There is a private system working along side it, with overlaps. Some people will see consultant X for their endocrine problem publicly and consultant y for cardiology service.
The big misunderstanding about it is that you need private health insurance to access it, but you don’t. Private cover is largely for inpatient stays at private hospitals.
There’s a whole heap of private services - speech, OT, physio, psychology, medical specialists. You don’t need private cover to see them.
It works because the government pays each private provider a fee, then they charge on top. You pay the “gap”. My daughter saw a dermatologist privately, she cost $300ish and we were out of pocket 120. Follow ups are much cheaper.
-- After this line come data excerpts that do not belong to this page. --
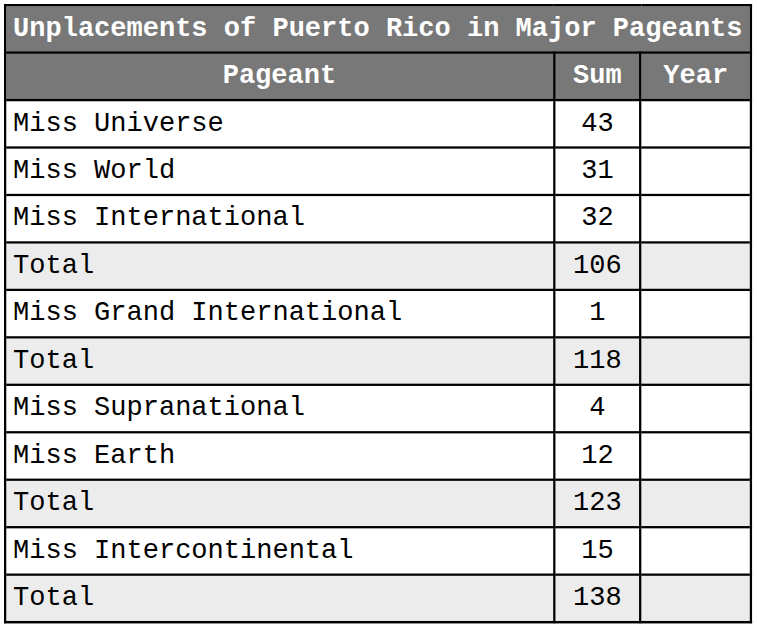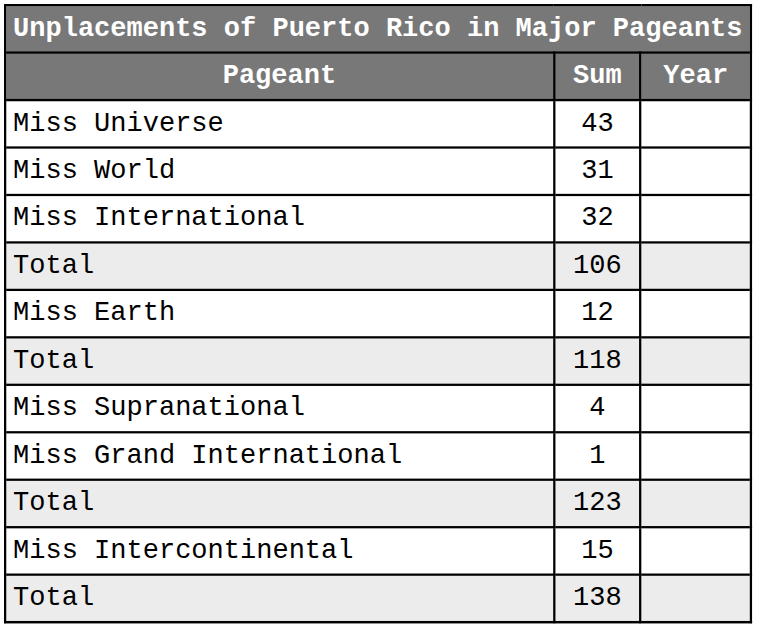rows swapped: 12 <-> 1
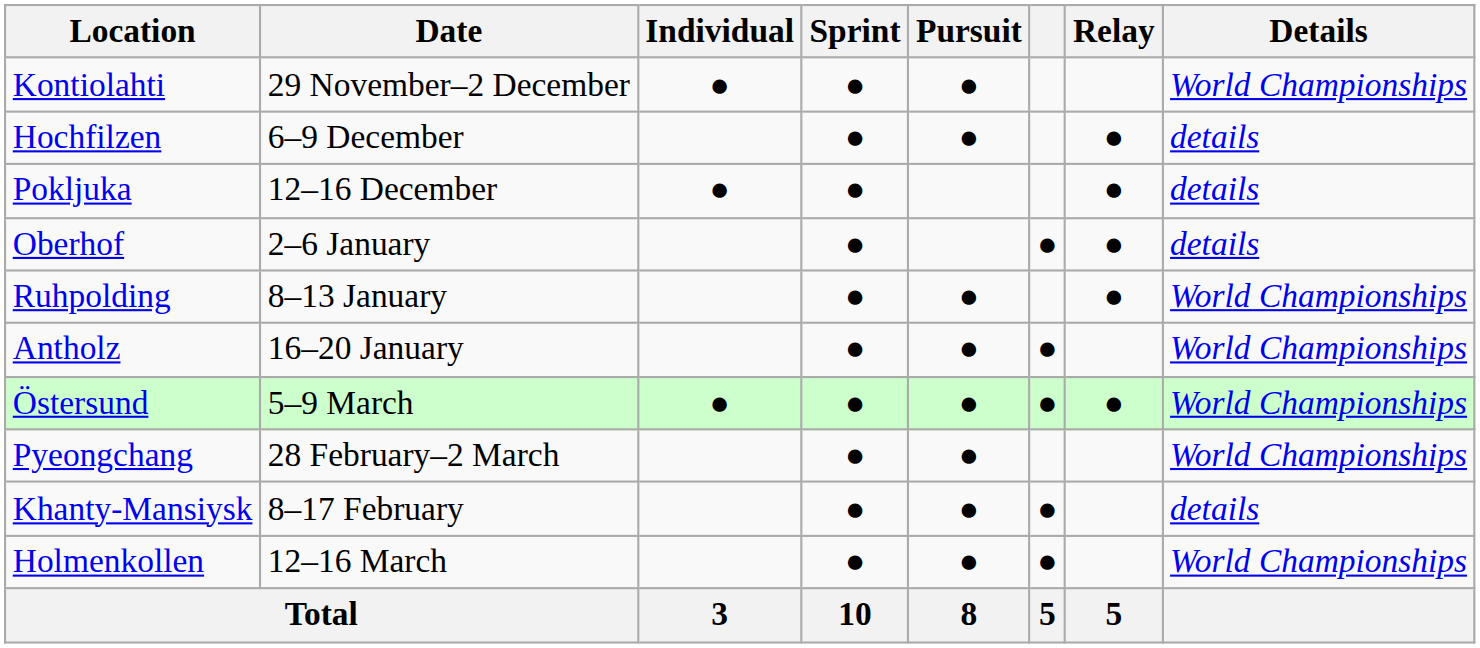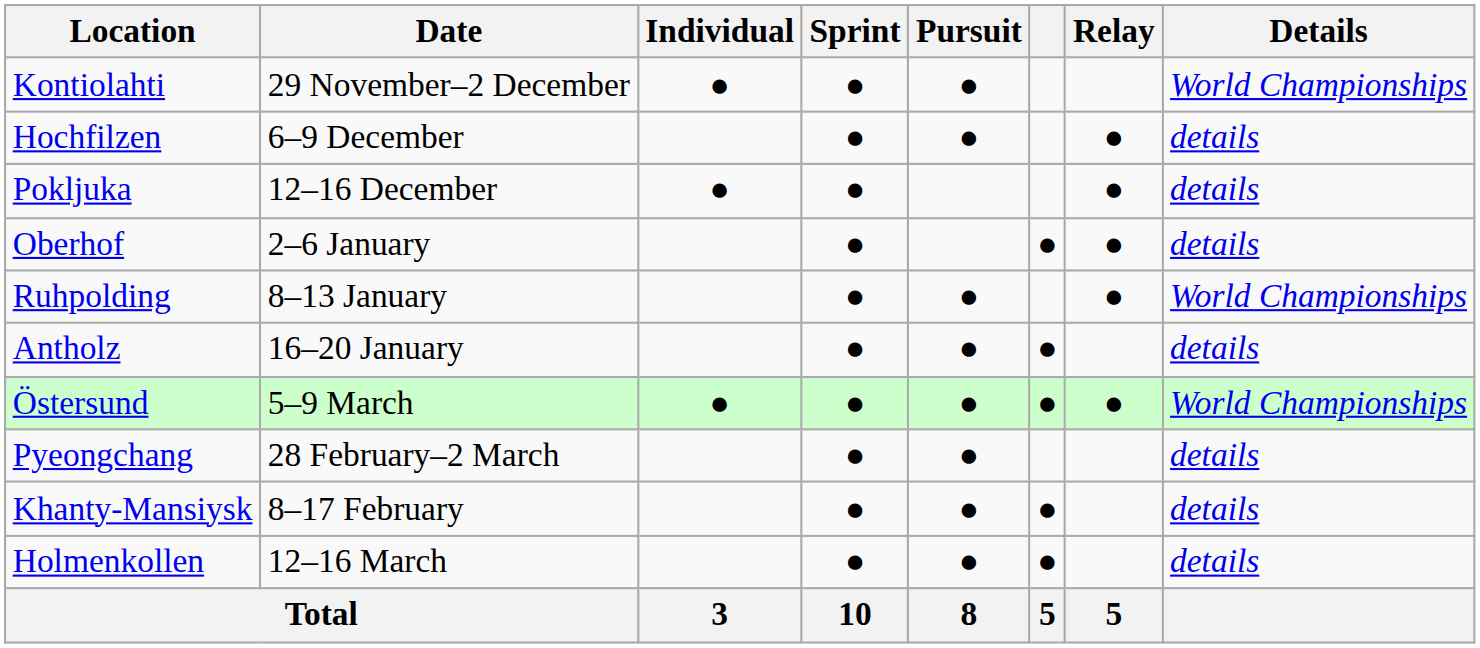Antholz | Details: World Championships -> details
Pyeongchang | Details: World Championships -> details
Holmenkollen | Details: World Championships -> details
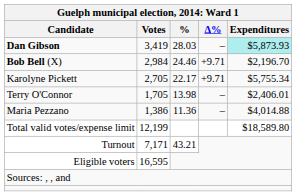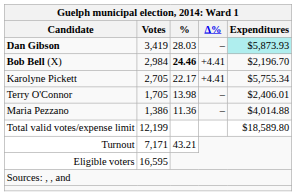Bob Bell (X) | %: normal -> bold
Bob Bell (X) | Δ%: +9.71 -> +4.41
Karolyne Pickett | Δ%: +9.71 -> +4.41
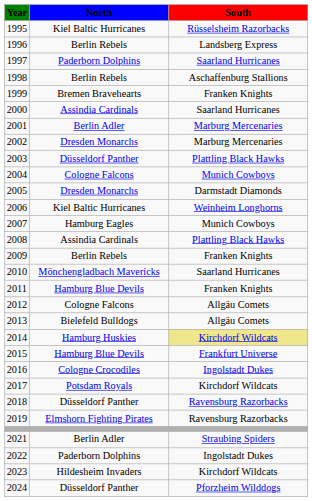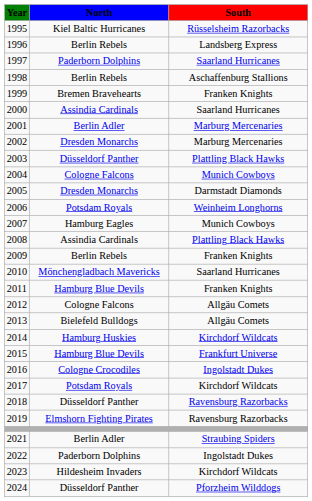2006 | North: Kiel Baltic Hurricanes -> Potsdam Royals
2014 | South: khaki background -> no background
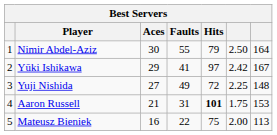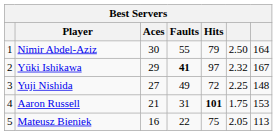Yūki Ishikawa | Faults: normal -> bold
Yūki Ishikawa | column 6: 2.42 -> 2.32
Mateusz Bieniek | column 6: 2.00 -> 2.05
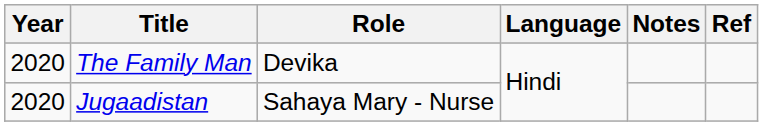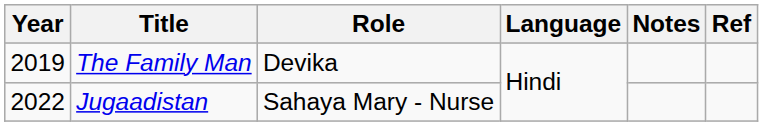The Family Man | Year: 2020 -> 2019
Jugaadistan | Year: 2020 -> 2022
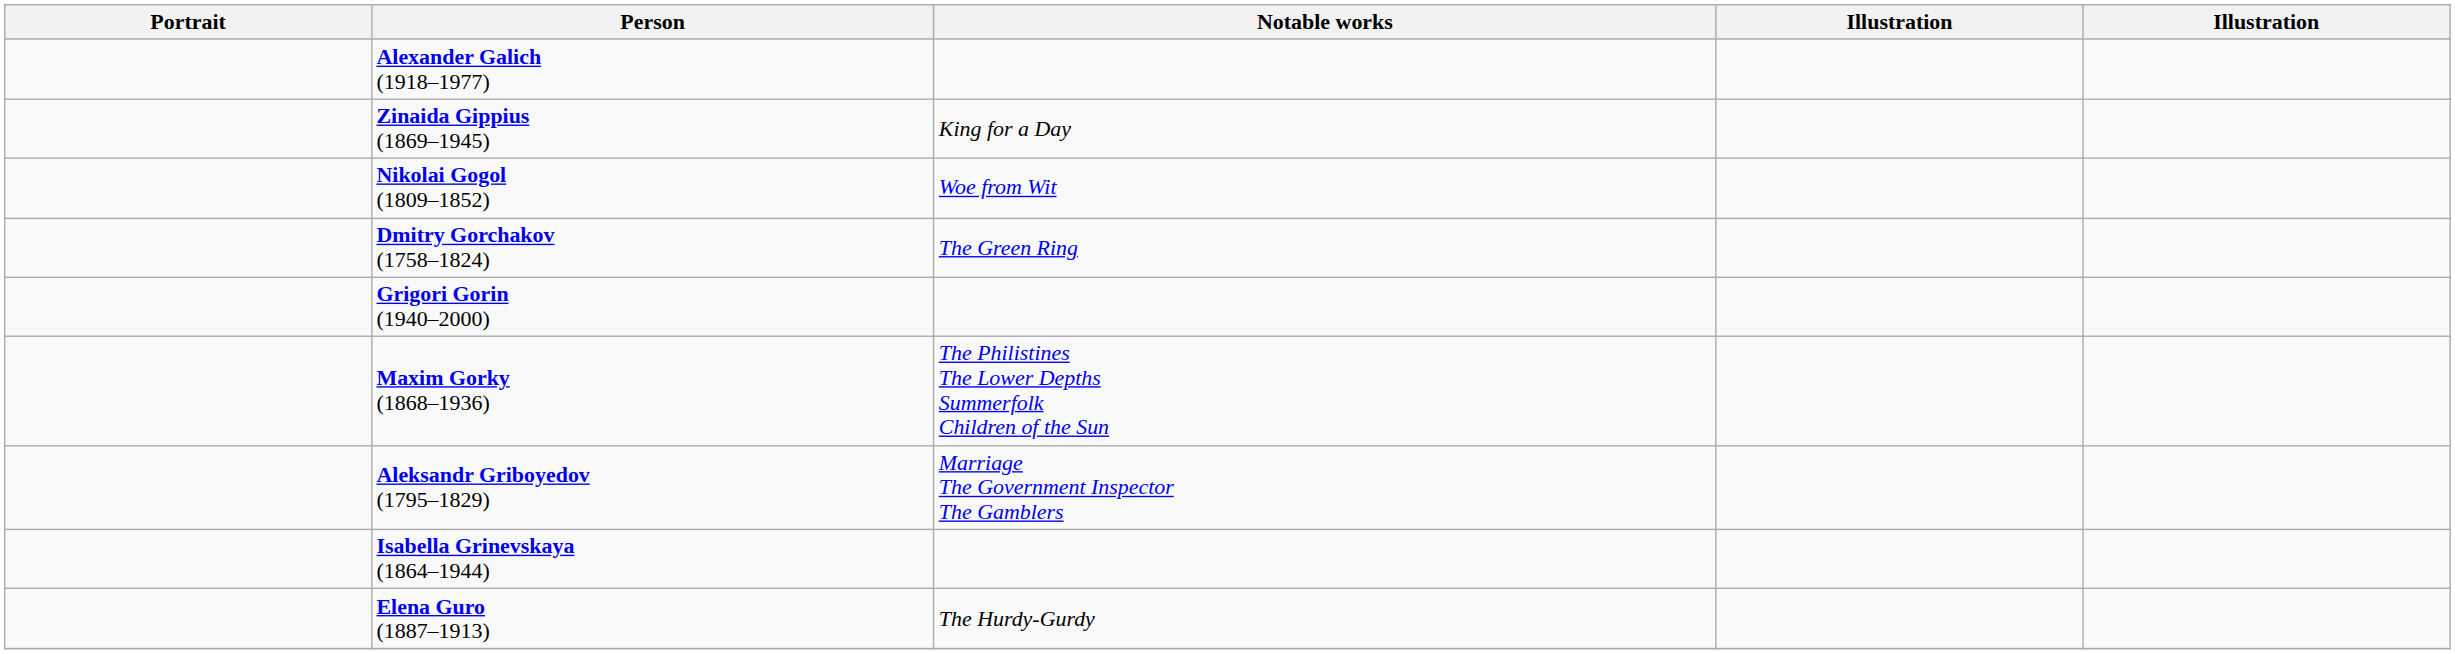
If you have a low income or a chronic condition everything is cheaper. Private Therapy including psychology can be no cost, if you have a chronic medical condition/disorder and are on the National Disability Insurance Scheme. You don’t have to see a private consultant, ever, if you don’t want to. Some people without a lot of spare cash choose to see a specialist privately so they can see the same person every time.
GPs are private, although in most places you can find one who doesn’t charge beyond their government fee (bulk billed, no cost to patient). Most private lab tests are bulk billed (no cost), most basic radiology is. An MRI scan at our best local provider will have you out of pocket 150 dollars, if you choose to “go private” for this.
Without government funding this hybrid public/private service wouldn’t work, it would be crazily expensive.
I also don’t think it would work because culturally, people in the UK don’t want to pay anything at all.
Here, if you had a 7 year old child with ASD/aDHD and some delays you could see a paediatrician publicly (no cost), have fortnightly “private” speech, OT, physio, psychology through the government funded NDIS (no cost), see a bulk billing GP (no cost), have private bloods done to check for iron deficiency (no cost), private X-rays after a fall (no cost) and go to public ED for acute serious illnesses (no cost).
However, there is a cost to medications, the government subsidises medications and this subsidy is set irrespective of whether they are prescribed by the GP, private specialist of hospital. A child with a chronic condition or a low earning household will have meds cheaper; the cost of long acting stimulants
will be around $7/month.
A typical MN response to all of this is: “I can’t believe that I’d have to pay 2-3 pounds a month for this. I would have to go without food. I’ll stick with our wonderful NHS, thanks”.
I rhink it’s a cultural thing in the UK, most are not prepared to pay anything at all for health care.